Ma, a volte, anche la poesia rappresenta un fallimento, o comunque non è sufficiente a «suscitare una fede, svegliare una speranza»; nei gesti della donna amata colti quasi di nascosto, come un «ladro di fuoco» (e non è il caso di ricordare quanta e quale influenza abbia avuto Rimbaud sull’opera di Piccoli: basti leggere, a titolo titolo di esempio, Inanellano gli anelli del tempo), il poeta si scopre vecchio, e muto, e incupito, perché tutto è oramai «saputo» («Ora tutto è saputo e io m’adombro»); egli non è più in grado di sorprendersi, addirittura di vedere, ma è capace solo di ascoltare, e di aspettare la sera.

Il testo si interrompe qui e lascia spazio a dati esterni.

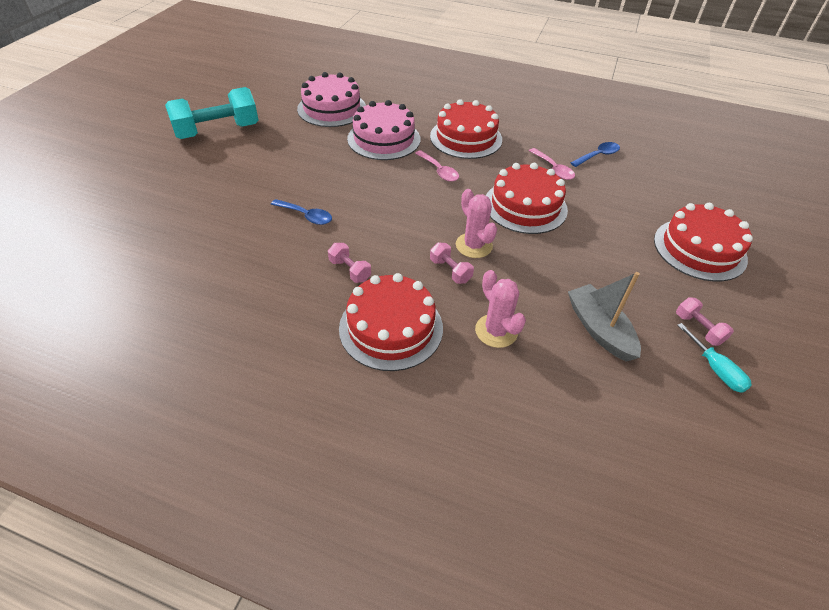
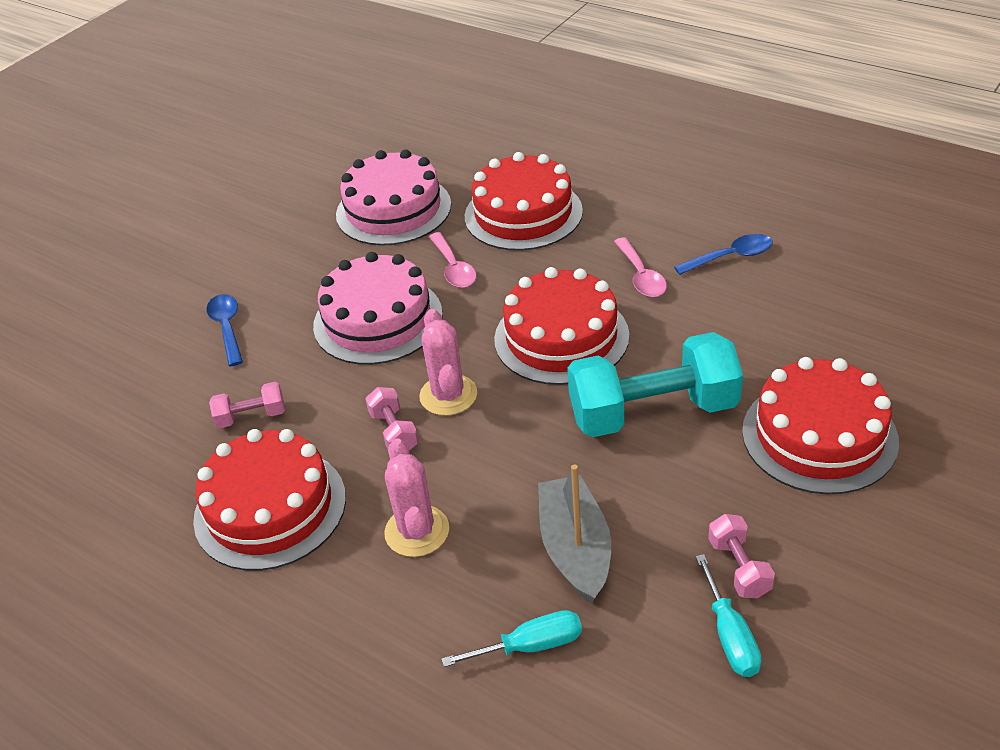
camera: 20 degrees right, 5 degrees down
(217, 131) = (160, 186): turquoise dumbbell -> turquoise dumbbell (653, 411)
(306, 216) = (227, 328): blue spoon -> blue spoon turned 150 degrees counterclockwise
(332, 108) = (338, 154): pink cake -> pink cake (378, 319)
(350, 270) = (251, 416): pink dumbbell -> pink dumbbell turned 75 degrees counterclockwise
(604, 393) = (531, 646): none -> turquoise screwdriver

La sconfitta, però, non è mai totale: si «farà luce», il mattino apparirà, perché eccelsa e immensa è la missione del poeta, tale che anche gli angeli la festeggiano (Amo le acque solitarie, i divieti), quasi a creare un parallelismo tra il poeta e l’angelo (come questi è il messaggero di Dio, così il poeta è il messaggero degli uomini). “Poeta-angelo” che, con la sua voce, plasma e trasforma (πoιεíν) la realtà tutta, gli uomini, certo, ma anche le sue città di cemento, i suoi fiumi e foreste, e persino le stelle nel cielo. Perché, anche se «l’ariete è smarrito nei cieli», è pur sempre un ariete, e l’idiota e l’angelo «per venticinque anni scrivono lo stesso poema».